What I’m trying to say is that the produce stand is right there. Just pull over into the gravel and step up to a colorful display of summer’s favorites, one of them being peaches. The place is open six days a week, meaning that there is no need to get up early on market days downtown, or at the mall parking lot. Somehow the oomph on market days seldom happens.
Peaches were my mother-in-law’s favorite fruit, and she was a peach herself. This summer, we’ve had peaches out on the counter a lot more often, as well as squash in the pot, and okra for my wife (not me on the okra thank you, but I do like it in soups and chowders). Peaches sliced on cereal are incredible, as well as in a bowl with bits of pie crust baked and stored for the occasion.

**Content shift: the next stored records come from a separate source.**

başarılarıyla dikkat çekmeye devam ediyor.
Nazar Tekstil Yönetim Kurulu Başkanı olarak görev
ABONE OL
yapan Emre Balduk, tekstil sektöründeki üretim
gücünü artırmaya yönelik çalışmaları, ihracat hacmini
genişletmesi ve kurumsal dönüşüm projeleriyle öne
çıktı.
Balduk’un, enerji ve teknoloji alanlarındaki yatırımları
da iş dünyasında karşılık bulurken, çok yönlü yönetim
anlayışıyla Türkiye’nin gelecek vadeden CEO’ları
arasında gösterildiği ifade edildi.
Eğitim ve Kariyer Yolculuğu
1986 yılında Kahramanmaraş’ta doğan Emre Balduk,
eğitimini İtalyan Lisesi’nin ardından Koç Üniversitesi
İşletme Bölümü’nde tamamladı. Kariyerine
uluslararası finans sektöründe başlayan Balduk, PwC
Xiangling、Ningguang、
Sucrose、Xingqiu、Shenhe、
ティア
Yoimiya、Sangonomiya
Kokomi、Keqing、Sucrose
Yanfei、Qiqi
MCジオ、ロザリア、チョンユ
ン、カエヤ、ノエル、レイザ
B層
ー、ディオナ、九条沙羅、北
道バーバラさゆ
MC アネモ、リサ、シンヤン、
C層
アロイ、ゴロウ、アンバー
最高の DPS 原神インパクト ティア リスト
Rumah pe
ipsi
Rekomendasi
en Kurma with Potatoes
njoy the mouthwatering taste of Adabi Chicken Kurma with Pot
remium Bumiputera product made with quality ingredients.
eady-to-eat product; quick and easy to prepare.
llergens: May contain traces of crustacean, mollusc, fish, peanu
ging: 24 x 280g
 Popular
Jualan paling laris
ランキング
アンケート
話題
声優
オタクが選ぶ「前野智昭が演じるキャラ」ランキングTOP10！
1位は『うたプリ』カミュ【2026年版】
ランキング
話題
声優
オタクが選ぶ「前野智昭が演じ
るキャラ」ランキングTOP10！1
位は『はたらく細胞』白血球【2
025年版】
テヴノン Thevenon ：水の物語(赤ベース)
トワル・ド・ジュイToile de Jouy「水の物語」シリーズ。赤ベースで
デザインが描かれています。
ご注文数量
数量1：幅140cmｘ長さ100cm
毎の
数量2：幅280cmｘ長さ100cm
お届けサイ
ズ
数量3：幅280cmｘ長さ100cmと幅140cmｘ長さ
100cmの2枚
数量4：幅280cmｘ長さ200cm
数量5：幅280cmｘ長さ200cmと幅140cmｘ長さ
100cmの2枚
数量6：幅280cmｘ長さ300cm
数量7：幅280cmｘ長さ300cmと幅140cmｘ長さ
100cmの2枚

Pour on some half and half, and the worst problems can disappear for at least fifteen minutes.
What I’m getting at though is that appetite alone remains in the mind unless action is taken, and action isn’t taken if access isn’t easy enough. That sounds lazy. However, isn’t the average person lazy about something? I suggest that we all have a few things that we like, but not well enough to make much of an effort for until accessibility gets so ridiculously simple that any self-respecting person would say, “It’s right here. I can at least stop for five minutes and do this.”
This experience got me to thinking about education. Not everybody hunts down education and takes advantage of it no matter what. Even with all the recruiting and ads for education, prospective students can think, “That would be good,” but not go after it. But what if education landed right in a person’s path, and ignoring it became embarrassingly ridiculous. Ideally, it should be embarrassingly ridiculous not to read, learn, and think. Practically speaking, such are more of an acquired taste.
That is why we bait people—to entice them by making access easy. Then with a good experience or two, inertia decreases, or at least that’s the idea. Desire has to form. Bait has to do its job and stir a reaction to try a thing. Momentum can then build and escalate. We weren’t born doing much of anything except being held, feeding, and sleeping. Everything after that came from adults putting things in our way, or along our way, to stimulate all those things that are good and proper for maturing into reasonable and satisfactory human beings—who eat their fruits and vegetables among other things.